Gleichzeitig sehen die Unterzeichner den Globalen Migrationspakt als „einen Meilenstein, aber noch nicht den Endpunkt unserer Anstrengungen“ und verpflichten sich zu einem „wirksamen Folge- und Überprüfungsmechanismus“, um die Umsetzung der „in diesem Dokument enthaltenen Worte in konkrete Taten“ sicherzustellen. Auch das Europäische Parlament spricht sich etwa in einer Entschließung vom 18. April 2018 dafür aus, „die Verpflichtungen der Mitgliedstaaten im Bereich der Migration systematisch weiterzuverfolgen und zu überprüfen“ und fordert die EU auf, „Führungsqualitäten in diesem Prozess an den Tag zu legen und andere Länder zu verurteilen, die aus den Verhandlungen ausscheiden oder erfolgreich darin sind, den Inhalt des endgültigen Pakts zu verwässern“.
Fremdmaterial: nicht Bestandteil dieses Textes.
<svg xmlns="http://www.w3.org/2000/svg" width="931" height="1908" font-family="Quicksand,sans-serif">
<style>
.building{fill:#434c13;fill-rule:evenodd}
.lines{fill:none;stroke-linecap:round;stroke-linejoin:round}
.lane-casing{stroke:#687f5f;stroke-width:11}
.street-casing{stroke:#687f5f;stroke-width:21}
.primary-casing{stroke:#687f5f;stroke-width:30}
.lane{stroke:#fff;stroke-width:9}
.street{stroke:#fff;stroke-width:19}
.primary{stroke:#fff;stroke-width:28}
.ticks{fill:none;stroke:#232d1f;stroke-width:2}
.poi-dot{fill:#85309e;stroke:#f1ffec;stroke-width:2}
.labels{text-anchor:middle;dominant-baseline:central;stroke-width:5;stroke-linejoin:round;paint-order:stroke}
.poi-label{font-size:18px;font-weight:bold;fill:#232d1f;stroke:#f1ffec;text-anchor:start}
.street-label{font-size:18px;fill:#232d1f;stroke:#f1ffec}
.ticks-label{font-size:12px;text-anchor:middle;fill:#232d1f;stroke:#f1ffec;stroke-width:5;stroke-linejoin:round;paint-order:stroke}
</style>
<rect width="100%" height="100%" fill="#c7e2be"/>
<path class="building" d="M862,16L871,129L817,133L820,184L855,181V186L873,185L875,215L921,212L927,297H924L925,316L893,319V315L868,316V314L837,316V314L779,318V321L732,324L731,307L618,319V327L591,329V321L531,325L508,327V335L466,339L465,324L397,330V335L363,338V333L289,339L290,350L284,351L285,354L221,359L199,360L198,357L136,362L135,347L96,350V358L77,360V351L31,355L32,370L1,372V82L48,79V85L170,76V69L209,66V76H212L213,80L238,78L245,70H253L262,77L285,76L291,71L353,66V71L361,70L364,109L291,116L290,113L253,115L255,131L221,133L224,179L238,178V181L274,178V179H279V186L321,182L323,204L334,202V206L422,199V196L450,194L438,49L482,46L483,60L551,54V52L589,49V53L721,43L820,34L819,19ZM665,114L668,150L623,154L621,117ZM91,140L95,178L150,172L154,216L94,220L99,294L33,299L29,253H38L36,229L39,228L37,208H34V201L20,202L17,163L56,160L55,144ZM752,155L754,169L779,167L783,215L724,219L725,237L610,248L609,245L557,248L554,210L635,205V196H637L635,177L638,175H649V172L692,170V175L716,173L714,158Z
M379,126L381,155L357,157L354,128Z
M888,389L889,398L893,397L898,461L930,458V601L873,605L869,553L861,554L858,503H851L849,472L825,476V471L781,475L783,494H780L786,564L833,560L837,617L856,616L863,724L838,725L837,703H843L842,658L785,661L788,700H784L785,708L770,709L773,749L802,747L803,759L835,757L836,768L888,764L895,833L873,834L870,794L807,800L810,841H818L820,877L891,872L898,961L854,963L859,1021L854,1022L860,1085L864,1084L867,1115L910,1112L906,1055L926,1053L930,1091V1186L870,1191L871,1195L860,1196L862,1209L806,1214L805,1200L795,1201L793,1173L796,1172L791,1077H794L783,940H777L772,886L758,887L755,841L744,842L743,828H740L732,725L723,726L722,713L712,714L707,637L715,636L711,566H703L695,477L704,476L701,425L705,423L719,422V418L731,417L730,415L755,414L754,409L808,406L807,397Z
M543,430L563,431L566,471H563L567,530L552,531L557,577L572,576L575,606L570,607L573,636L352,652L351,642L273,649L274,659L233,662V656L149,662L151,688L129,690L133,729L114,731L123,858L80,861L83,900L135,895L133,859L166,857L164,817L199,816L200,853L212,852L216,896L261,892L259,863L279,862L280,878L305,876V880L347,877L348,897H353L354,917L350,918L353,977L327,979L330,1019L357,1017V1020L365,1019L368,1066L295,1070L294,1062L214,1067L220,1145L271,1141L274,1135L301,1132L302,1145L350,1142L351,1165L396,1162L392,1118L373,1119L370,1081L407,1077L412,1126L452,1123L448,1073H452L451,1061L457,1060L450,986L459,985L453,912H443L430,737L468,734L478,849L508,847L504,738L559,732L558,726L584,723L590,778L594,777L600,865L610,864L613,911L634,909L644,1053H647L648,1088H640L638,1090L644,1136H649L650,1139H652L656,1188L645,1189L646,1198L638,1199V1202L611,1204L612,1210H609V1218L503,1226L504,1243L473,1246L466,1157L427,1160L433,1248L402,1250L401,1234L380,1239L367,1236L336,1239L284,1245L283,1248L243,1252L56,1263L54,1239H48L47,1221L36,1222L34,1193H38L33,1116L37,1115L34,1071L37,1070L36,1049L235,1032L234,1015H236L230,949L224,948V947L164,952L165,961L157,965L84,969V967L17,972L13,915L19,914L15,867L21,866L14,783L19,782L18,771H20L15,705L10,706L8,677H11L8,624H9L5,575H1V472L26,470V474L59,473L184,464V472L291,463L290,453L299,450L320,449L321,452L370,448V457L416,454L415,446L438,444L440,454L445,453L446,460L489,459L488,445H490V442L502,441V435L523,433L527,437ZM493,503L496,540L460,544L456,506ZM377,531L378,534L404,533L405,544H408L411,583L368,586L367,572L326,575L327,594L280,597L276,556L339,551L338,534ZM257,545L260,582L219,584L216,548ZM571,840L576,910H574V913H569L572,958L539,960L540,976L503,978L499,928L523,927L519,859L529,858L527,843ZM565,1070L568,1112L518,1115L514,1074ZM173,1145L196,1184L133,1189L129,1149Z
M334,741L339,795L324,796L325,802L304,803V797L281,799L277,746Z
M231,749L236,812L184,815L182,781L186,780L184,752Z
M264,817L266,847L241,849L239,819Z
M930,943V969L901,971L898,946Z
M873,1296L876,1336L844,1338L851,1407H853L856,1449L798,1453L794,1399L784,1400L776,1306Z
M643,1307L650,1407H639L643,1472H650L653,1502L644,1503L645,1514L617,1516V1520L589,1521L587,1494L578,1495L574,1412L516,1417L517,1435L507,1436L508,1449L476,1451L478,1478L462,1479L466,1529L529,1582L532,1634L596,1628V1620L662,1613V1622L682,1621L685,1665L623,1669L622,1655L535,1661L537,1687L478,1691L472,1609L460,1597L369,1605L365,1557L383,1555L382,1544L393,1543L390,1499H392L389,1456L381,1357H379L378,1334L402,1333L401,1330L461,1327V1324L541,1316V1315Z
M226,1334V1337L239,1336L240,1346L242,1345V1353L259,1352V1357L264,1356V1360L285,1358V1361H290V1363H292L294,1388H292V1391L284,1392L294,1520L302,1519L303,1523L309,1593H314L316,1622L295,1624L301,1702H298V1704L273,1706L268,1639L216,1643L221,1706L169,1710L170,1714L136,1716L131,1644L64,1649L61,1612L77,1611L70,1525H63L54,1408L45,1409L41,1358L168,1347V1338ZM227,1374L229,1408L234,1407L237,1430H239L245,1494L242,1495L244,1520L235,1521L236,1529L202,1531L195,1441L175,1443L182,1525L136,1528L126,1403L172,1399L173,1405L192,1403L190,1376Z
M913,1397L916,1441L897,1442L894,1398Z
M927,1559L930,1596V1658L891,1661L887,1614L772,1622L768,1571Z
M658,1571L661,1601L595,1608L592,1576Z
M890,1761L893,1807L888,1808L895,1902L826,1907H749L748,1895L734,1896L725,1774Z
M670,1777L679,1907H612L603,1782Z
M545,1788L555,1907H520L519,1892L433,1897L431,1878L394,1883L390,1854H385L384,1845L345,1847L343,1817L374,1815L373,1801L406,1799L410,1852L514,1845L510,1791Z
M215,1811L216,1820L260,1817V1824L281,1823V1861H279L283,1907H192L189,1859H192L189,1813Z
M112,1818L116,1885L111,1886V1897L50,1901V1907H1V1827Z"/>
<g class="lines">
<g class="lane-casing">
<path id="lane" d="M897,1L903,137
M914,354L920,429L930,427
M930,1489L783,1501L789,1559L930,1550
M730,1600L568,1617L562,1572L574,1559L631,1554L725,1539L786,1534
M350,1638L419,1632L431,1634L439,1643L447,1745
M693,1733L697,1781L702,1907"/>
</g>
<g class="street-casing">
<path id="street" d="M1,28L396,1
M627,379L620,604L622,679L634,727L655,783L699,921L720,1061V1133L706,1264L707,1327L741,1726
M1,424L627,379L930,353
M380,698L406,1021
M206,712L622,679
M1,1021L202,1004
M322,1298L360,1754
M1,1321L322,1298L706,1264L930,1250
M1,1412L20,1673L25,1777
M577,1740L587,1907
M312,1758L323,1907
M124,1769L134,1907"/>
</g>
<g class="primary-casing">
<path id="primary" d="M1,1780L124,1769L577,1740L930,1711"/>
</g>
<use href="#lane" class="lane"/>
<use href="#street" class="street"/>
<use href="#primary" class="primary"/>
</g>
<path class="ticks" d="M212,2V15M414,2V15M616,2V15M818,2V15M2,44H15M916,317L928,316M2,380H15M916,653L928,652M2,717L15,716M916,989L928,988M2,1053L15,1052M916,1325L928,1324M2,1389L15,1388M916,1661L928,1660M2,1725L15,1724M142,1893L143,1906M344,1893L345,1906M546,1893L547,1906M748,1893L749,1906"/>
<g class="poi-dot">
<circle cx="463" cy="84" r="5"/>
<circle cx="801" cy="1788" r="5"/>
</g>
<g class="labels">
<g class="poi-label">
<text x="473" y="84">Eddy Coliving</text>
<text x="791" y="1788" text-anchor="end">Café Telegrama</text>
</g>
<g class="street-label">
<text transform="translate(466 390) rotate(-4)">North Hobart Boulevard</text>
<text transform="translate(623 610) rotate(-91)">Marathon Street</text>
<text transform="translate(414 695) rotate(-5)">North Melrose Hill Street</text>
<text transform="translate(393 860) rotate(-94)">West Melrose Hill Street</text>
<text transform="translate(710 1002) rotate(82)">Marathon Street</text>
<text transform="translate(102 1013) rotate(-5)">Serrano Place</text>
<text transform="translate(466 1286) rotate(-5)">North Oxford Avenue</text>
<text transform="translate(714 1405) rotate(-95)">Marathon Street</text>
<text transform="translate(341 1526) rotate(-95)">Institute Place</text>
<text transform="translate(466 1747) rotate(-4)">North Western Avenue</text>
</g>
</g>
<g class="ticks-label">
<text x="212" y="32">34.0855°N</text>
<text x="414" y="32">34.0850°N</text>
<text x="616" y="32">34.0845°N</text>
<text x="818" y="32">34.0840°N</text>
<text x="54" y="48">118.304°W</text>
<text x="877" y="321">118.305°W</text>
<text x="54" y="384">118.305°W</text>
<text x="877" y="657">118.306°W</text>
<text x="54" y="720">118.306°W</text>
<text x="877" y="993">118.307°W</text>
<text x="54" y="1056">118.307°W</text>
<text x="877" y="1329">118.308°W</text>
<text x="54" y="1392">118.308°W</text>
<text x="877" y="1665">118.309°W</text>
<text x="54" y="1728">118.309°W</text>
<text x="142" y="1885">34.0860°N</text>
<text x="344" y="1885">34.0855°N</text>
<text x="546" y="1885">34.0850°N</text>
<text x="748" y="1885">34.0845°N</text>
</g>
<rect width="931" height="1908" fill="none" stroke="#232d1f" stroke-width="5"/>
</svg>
Kritiker befürchten deshalb – zumindest perspektivisch – eine Einschränkung demokratischer Entscheidungsprozesse sowie nationaler Souveränität im Zuge einer Verlagerung der Zuständigkeiten bei der Zuwanderung von der nationalen auf eine transnationale Ebene und sehen den Pakt als Türöffner einer unbegrenzten Migration.

Bedeutung

Es gibt zwar bereits globale Abkommen über die Behandlung von Flüchtlingen, bislang jedoch nicht über den Umgang mit Migration, die einem separaten Rechtsrahmen unterliegt. Insofern dürfte die größte Bedeutung des Globalen Migrationspaktes zunächst darin bestehen, dass es ihn überhaupt gibt und zahlreiche Staaten eine inhaltliche Übereinkunft gefunden haben. Das macht den Pakt zu einem historischen Dokument. Seine Auswirkungen werden sich erst im Zuge der weiteren Umsetzung zeigen und beurteilen lassen.